Each record below must be retyped exactly, with nothing left out.
-=-=-
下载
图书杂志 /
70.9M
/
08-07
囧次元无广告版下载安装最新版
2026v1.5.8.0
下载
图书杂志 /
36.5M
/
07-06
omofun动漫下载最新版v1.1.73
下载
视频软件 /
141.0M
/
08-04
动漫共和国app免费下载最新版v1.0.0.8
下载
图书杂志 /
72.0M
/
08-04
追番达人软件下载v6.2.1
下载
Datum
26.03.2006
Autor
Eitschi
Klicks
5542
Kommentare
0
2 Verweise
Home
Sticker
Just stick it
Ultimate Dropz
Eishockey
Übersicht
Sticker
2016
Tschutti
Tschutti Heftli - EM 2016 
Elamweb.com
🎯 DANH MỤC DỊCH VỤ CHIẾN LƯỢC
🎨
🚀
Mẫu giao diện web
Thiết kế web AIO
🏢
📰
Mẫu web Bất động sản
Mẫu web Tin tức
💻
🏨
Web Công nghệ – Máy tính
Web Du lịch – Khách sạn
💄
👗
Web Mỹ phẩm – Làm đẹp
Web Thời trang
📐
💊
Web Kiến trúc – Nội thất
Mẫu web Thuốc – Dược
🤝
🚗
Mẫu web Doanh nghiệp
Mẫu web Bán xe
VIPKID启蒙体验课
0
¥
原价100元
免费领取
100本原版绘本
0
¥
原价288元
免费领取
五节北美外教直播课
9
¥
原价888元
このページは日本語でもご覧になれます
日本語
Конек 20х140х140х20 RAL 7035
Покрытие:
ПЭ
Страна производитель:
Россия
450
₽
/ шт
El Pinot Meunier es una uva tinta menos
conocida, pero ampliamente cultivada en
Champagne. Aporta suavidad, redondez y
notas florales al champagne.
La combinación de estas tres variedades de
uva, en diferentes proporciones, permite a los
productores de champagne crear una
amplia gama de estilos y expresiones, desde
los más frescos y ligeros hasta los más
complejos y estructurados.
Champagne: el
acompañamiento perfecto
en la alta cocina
-=-=-
** SOLUTION **
下载
图书杂志 /
70.9M
/
08-07
囧次元无广告版下载安装最新版
2026v1.5.8.0
下载
图书杂志 /
36.5M
/
07-06
omofun动漫下载最新版v1.1.73
下载
视频软件 /
141.0M
/
08-04
动漫共和国app免费下载最新版v1.0.0.8
下载
图书杂志 /
72.0M
/
08-04
追番达人软件下载v6.2.1
下载
Datum
26.03.2006
Autor
Eitschi
Klicks
5542
Kommentare
0
2 Verweise
Home
Sticker
Just stick it
Ultimate Dropz
Eishockey
Übersicht
Sticker
2016
Tschutti
Tschutti Heftli - EM 2016 
Elamweb.com
🎯 DANH MỤC DỊCH VỤ CHIẾN LƯỢC
🎨
🚀
Mẫu giao diện web
Thiết kế web AIO
🏢
📰
Mẫu web Bất động sản
Mẫu web Tin tức
💻
🏨
Web Công nghệ – Máy tính
Web Du lịch – Khách sạn
💄
👗
Web Mỹ phẩm – Làm đẹp
Web Thời trang
📐
💊
Web Kiến trúc – Nội thất
Mẫu web Thuốc – Dược
🤝
🚗
Mẫu web Doanh nghiệp
Mẫu web Bán xe
VIPKID启蒙体验课
0
¥
原价100元
免费领取
100本原版绘本
0
¥
原价288元
免费领取
五节北美外教直播课
9
¥
原价888元
このページは日本語でもご覧になれます
日本語
Конек 20х140х140х20 RAL 7035
Покрытие:
ПЭ
Страна производитель:
Россия
450
₽
/ шт
El Pinot Meunier es una uva tinta menos
conocida, pero ampliamente cultivada en
Champagne. Aporta suavidad, redondez y
notas florales al champagne.
La combinación de estas tres variedades de
uva, en diferentes proporciones, permite a los
productores de champagne crear una
amplia gama de estilos y expresiones, desde
los más frescos y ligeros hasta los más
complejos y estructurados.
Champagne: el
acompañamiento perfecto
en la alta cocina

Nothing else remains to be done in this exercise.